Q. TIME: It has sometimes appeared that you were building this sense of self- esteem by putting down another people.
A. Farrakhan: Now the truth of the matter is that white supremacists built a world on that ideology. If that system of white supremacy is based on falsehood, then the truth will attack that system at its foundation and it will begin to tumble down.
Now the truth of the matter is, whites are superior. They are not superior because they are born superior. They are superior because they have been the ruling power, that God has permitted them to rule. They have had the wisdom and the guidance to rule while most of the dark world or the darker people of the world have been, as they have called it, asleep.

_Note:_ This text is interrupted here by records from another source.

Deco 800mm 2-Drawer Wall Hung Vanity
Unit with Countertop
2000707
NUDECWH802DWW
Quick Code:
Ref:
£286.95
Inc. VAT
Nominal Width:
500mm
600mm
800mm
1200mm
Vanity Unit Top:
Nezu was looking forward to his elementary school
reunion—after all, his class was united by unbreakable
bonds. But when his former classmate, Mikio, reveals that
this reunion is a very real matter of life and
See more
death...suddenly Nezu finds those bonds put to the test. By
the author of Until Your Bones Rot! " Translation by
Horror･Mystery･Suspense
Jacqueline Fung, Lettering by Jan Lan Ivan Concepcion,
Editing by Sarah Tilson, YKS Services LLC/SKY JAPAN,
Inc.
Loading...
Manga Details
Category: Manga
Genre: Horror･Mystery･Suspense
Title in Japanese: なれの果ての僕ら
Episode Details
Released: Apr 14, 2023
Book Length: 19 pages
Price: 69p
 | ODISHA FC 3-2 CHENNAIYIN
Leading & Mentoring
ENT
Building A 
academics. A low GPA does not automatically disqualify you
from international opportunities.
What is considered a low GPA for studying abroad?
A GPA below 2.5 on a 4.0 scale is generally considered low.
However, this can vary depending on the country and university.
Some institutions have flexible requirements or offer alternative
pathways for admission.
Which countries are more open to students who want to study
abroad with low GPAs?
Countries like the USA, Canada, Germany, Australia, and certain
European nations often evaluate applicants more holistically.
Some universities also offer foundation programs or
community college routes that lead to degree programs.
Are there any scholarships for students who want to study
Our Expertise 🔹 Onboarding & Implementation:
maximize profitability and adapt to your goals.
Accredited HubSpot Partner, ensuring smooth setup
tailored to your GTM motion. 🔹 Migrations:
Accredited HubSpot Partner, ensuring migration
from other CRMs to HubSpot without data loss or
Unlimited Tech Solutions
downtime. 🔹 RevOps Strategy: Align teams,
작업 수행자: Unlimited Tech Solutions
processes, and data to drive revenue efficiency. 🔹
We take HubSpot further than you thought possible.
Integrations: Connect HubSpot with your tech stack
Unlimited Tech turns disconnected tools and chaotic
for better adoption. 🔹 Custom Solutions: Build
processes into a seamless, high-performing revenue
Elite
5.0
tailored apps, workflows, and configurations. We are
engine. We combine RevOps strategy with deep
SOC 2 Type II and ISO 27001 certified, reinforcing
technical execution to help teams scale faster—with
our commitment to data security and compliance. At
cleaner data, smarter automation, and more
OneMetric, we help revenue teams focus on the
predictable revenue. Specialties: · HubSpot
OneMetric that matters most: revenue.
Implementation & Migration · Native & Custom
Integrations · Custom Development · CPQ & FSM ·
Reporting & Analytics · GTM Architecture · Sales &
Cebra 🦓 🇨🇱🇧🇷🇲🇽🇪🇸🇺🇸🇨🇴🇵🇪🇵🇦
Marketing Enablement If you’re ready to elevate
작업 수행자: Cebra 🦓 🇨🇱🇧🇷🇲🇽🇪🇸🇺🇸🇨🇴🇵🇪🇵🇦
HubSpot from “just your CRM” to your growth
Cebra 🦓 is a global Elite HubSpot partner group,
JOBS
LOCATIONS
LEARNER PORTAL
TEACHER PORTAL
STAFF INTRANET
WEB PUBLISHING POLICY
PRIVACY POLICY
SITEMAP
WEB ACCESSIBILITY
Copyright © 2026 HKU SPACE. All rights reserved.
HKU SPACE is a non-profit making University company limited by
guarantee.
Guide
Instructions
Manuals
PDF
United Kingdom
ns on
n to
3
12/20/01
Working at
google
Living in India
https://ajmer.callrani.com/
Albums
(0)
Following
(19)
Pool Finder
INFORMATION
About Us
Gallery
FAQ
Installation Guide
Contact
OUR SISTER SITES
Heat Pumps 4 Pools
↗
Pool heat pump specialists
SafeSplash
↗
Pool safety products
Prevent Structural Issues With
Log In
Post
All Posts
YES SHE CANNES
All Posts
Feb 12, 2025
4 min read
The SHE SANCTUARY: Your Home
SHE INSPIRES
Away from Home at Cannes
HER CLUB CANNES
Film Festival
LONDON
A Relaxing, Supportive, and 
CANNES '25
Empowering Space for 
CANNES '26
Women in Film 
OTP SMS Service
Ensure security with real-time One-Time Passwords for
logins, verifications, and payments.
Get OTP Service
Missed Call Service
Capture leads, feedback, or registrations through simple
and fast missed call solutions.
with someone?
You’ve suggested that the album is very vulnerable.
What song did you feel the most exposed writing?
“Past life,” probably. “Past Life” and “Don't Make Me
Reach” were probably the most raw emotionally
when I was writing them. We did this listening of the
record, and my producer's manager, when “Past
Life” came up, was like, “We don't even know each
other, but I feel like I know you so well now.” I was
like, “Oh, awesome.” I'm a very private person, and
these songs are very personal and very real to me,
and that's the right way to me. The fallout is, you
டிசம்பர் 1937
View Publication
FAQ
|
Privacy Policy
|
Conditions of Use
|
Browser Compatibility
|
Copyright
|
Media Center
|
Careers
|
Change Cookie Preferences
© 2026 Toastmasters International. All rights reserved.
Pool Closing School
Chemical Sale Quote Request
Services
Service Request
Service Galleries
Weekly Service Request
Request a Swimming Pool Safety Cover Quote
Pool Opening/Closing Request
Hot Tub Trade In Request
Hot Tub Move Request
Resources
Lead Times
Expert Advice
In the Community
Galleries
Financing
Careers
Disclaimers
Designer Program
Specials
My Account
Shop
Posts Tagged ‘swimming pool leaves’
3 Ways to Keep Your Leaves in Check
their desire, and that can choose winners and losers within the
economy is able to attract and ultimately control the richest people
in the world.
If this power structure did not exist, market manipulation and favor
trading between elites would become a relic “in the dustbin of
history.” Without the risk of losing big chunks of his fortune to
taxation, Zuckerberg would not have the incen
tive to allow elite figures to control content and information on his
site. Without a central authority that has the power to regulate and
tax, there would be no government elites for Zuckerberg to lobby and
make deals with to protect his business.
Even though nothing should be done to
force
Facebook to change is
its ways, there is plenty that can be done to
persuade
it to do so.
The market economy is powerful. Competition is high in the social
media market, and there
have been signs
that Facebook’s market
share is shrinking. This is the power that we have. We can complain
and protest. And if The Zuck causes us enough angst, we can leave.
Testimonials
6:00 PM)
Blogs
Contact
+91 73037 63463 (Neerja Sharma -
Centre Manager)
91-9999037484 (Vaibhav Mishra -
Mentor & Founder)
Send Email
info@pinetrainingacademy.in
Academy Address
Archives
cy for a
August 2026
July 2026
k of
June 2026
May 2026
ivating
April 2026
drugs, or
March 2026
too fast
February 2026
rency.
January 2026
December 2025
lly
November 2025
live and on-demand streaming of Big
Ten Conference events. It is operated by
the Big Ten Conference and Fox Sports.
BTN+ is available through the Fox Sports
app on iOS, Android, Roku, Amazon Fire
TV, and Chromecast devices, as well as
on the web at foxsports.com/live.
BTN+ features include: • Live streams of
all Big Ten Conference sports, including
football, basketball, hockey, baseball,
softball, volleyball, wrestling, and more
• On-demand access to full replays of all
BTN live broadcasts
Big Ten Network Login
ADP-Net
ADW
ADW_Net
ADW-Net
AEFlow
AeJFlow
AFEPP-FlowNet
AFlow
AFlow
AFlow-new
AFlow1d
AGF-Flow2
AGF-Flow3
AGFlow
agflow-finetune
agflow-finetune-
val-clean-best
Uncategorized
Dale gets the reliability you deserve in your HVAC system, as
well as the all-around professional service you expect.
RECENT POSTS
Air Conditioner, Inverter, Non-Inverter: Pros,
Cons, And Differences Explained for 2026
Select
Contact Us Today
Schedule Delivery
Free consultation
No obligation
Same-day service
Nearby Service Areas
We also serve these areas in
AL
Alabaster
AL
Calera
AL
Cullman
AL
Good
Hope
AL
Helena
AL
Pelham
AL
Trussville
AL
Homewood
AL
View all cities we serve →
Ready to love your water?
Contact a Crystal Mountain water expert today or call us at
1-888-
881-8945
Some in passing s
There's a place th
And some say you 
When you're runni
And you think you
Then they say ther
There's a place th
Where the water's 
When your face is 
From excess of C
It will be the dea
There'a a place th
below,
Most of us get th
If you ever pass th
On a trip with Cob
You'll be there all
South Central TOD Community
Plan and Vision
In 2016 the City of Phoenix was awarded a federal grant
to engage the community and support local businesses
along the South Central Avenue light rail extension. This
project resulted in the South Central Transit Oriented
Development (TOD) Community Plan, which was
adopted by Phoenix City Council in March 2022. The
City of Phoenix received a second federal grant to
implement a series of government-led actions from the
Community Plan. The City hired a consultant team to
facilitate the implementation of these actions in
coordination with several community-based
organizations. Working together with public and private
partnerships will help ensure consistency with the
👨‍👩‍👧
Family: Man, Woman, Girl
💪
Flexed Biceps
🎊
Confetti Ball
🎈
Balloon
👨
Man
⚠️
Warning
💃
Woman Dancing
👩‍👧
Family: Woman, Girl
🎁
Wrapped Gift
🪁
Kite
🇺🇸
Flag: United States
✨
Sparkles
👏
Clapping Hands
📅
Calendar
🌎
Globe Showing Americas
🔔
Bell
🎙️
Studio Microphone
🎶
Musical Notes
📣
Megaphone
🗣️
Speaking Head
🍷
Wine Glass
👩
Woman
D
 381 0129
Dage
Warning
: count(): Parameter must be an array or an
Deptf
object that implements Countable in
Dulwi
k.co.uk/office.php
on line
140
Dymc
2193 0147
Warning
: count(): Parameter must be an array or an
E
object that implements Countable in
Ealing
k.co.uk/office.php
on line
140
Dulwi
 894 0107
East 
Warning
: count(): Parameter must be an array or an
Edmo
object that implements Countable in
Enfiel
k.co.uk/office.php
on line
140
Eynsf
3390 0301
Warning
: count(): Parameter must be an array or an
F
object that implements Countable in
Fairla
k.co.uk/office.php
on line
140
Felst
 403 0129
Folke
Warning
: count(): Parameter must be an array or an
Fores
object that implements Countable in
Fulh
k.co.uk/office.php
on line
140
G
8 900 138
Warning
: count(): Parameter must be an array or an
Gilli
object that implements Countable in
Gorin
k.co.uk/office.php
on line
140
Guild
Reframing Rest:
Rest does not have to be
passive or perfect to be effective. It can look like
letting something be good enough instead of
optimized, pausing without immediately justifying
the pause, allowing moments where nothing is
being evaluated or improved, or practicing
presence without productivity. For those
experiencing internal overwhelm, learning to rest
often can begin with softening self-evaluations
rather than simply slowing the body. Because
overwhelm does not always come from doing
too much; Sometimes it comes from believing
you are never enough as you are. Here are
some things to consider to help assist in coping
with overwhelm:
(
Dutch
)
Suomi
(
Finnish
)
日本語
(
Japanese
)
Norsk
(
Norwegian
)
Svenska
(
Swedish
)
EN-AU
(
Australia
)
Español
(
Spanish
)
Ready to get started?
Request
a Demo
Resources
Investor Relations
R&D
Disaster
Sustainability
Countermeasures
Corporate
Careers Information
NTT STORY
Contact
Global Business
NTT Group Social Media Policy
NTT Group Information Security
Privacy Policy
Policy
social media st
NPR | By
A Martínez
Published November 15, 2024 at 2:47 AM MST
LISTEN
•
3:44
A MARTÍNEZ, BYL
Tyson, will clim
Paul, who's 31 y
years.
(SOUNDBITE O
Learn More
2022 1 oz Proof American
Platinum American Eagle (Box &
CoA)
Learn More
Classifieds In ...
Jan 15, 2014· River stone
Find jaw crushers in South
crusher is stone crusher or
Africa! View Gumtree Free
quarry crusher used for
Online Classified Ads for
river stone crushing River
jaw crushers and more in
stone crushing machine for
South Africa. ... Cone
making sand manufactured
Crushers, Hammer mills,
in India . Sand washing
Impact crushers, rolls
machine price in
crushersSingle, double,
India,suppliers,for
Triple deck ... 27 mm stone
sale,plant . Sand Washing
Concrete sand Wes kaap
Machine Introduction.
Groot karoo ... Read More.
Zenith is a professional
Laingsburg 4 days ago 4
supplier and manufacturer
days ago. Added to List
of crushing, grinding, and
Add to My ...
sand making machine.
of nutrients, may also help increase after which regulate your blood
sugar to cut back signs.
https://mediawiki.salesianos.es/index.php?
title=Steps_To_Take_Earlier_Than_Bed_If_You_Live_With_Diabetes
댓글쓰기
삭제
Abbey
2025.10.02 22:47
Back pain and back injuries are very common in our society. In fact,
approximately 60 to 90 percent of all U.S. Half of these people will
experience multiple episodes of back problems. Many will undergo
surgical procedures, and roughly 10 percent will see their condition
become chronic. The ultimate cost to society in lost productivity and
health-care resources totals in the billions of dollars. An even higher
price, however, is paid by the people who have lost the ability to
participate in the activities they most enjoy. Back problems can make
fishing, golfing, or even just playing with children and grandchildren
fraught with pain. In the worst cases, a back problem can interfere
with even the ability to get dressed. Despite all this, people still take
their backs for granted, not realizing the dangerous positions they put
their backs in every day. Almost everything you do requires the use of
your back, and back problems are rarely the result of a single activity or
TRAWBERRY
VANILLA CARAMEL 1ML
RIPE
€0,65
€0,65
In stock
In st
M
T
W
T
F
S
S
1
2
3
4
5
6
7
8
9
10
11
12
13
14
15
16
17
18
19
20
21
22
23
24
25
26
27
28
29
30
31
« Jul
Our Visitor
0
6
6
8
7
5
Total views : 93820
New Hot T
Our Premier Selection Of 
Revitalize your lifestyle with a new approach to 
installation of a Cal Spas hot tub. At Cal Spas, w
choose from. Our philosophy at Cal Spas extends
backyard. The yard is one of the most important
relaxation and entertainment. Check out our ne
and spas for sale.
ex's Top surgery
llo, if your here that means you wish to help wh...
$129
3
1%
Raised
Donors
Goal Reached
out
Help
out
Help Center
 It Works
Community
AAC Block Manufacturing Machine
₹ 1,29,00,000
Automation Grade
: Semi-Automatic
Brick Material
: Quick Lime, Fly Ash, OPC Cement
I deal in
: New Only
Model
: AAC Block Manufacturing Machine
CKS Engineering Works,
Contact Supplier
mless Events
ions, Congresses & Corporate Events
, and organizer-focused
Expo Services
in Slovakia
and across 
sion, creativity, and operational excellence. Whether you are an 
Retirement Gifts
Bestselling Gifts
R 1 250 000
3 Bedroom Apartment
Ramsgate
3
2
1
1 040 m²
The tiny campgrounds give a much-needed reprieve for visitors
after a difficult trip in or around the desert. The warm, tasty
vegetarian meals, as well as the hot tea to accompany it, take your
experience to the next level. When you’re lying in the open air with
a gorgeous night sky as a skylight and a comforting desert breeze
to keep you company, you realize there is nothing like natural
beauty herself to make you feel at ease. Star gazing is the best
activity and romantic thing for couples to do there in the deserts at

Now it's the awakening of all the darker people of the world, and we are awakening at the level that the white world is now beginning to decline. And this is what Brother Khallid was talking about in his speech; I could not say he's a liar, ((that)) he's wrong. But this should never be taught out of the spirit of mockery.
And so to tear down another people to lift yourself up is not proper. But to tell the truth, to tear down the mind built on a false premise of white supremacy, that is nothing but proper because that will allow whites to relate to themselves as well as to other human beings as human beings.
Q. TIME: So what Khallid did, was that wrong?
A. Farrakhan: To me, it is highly improper in that you make a mockery over people. So why should we mock them? Why should we goad them into a behavior that is so easy for them to do harm to black people? And that's why I rebuked him.
Q. TIME: Have Khallid's remarks damaged your relationship with the mainstream black civil rights leadership?